Protest cannot properly be called a movement, it does not have a centralized organization or a recognized leader, and therefore it is relatively difficult to understand what the protesters want. Among the most frequent requests, however, is the relaxation of the harsh moral laws that constrain the lives of Iranians and Iranians (including the obligation to wear the veil for women) and the dissolution of the religious police. Some of the protesters are bolder, and a common slogan these days is: “Death to the dictator!”, Referring to Supreme Leader Ali Khamenei, Iran’s leading political and religious figure.
Amazing bravery! In this recent video received from the city of Amol in Northern Iran, Iranians are defying the riot police, which are trying to run away. Iranians are risking their lives to say no to this regime. The West mustn’t negotiate with it#IranProtests #MahsaAmini pic.twitter.com/PT1EtGRD0j
— Masih Alinejad 🏳️ (@AlinejadMasih) September 21, 2022
President Raisi, who spoke in New York on the sidelines of the UN General Assembly meeting on Thursday, said he had contacted Amini’s family and that the case is in the hands of the Iranian judicial system. “Our biggest concern is to safeguard the rights of all citizens,” he said.

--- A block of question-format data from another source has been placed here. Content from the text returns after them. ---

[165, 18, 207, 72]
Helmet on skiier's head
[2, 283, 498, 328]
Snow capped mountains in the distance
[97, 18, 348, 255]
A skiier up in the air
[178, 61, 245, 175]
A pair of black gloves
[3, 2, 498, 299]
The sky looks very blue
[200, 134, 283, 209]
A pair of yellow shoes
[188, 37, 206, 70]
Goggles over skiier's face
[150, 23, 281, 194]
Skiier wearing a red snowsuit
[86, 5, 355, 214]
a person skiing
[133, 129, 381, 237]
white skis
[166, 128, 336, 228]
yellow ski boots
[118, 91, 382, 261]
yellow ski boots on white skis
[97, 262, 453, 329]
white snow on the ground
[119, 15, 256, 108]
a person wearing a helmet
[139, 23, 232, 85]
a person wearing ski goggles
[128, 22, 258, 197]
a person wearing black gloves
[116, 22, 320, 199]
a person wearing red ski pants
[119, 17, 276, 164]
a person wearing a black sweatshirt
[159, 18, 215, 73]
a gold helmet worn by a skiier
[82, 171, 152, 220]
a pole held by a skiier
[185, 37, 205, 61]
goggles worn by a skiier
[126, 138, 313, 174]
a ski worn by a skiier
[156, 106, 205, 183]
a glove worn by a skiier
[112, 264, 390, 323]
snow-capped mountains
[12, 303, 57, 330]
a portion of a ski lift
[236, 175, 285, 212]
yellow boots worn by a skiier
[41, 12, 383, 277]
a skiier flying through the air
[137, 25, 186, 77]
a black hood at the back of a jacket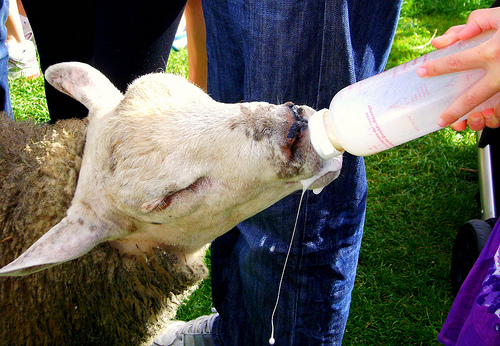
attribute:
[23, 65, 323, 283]
sheep — white, eating, dirty, brown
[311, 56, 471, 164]
bottle — white, plastic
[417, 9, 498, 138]
person — white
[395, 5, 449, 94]
grass — green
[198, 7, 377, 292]
jeans — blue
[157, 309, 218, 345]
shoe — white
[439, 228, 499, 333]
cloth — purple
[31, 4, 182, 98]
pants — black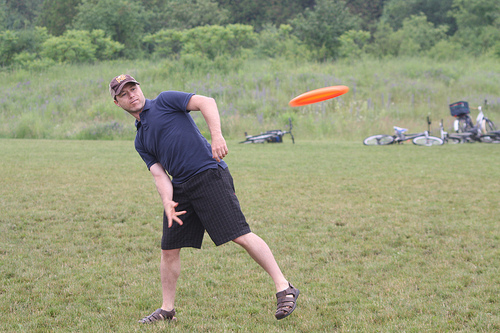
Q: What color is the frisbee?
A: Orange.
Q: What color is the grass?
A: Green.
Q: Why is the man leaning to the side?
A: He is preparing to catch the frisbee.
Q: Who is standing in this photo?
A: A man.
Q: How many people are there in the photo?
A: One.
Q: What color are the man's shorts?
A: Black.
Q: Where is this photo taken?
A: On a field.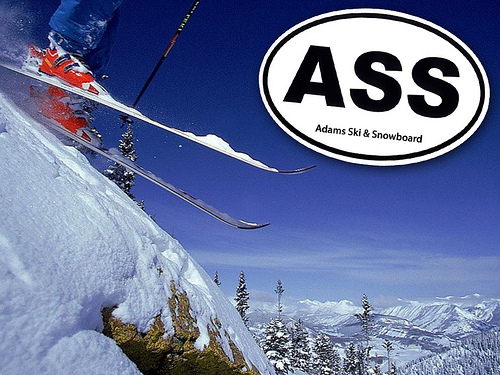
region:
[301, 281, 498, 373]
a beautiful snowy white mountain.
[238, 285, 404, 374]
brown trees covered with snow.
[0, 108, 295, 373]
a snowy mountain hill .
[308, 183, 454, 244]
a dark blue sky.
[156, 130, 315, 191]
a long snowy ski.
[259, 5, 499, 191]
a sign says ass adams ski& snow board.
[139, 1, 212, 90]
a black and brown ski stick.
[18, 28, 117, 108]
a man is wearing a red and black sneaker.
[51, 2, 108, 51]
a man is wearing blue pants.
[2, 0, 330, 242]
a man is skiing down the snowy hill.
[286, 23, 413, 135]
white and black sign says ass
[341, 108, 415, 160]
sign is oval shaped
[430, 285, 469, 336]
snow covered mountains in distance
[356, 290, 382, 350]
tall thin tree in distance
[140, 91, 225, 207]
gray snow covered skis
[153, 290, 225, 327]
brown rock under snow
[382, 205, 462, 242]
clear beautiful blue sky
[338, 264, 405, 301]
white cloud in blue sky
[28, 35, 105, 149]
person in red ski boots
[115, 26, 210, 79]
black and red ski pole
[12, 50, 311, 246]
two long and thin skis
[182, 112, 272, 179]
snow on the ski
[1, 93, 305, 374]
steep slope covered in snow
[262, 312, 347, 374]
dark green trees with snow on the branhes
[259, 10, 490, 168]
black and white logo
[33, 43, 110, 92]
red shoe attached to the ski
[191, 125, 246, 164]
small mound of snow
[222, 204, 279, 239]
end of the ski is turned upward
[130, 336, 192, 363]
bit of ground without snow on it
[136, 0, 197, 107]
thin black ski pole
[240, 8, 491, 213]
An advertisment of Adams Ski and snowboard.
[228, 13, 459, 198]
The picture says ASS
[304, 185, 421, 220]
The sky is void of clouds.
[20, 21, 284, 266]
The skiis are mid-air.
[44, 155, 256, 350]
The mountain is steep.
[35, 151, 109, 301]
Lots of snow on the mountain.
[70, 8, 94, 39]
The skier is wearing blue pants.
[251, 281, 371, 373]
Trees covered the snow.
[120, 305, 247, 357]
Part of the rock is exposed.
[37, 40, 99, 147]
Orange ski boots.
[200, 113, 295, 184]
snow on ski tip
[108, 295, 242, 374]
rock under the snow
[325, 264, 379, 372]
trees below the mountain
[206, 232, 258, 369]
slope of the mountain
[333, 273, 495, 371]
mountains in the distance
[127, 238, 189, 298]
mogal in the snow slope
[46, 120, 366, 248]
skis in the air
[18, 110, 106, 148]
ski boot on ski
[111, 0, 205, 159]
ski pole of skier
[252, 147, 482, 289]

Anti-government protests in #Tehran continued Wednesday evening, September 21. Protesters near Tehran’s Hafez Bridge chanted: “We will fight, we will die, we will take back #Iran !” #IranProtests #IranProtests2022 #MahsaAmini #Mahsa_Amini pic.twitter.com/GNIHqKH9C2
— Maziar Bahari (@maziarbahari) September 22, 2022
In reality, in Iran, the authorities are trying to suppress the demonstrations by various means. The internet has been blocked in much of the country, and the intelligence ministry has publicly made it known that participating in the protests is illegal and that anyone who does will be legally liable. Furthermore, on Friday, the authorities organized counter-demonstrations in support of the regime.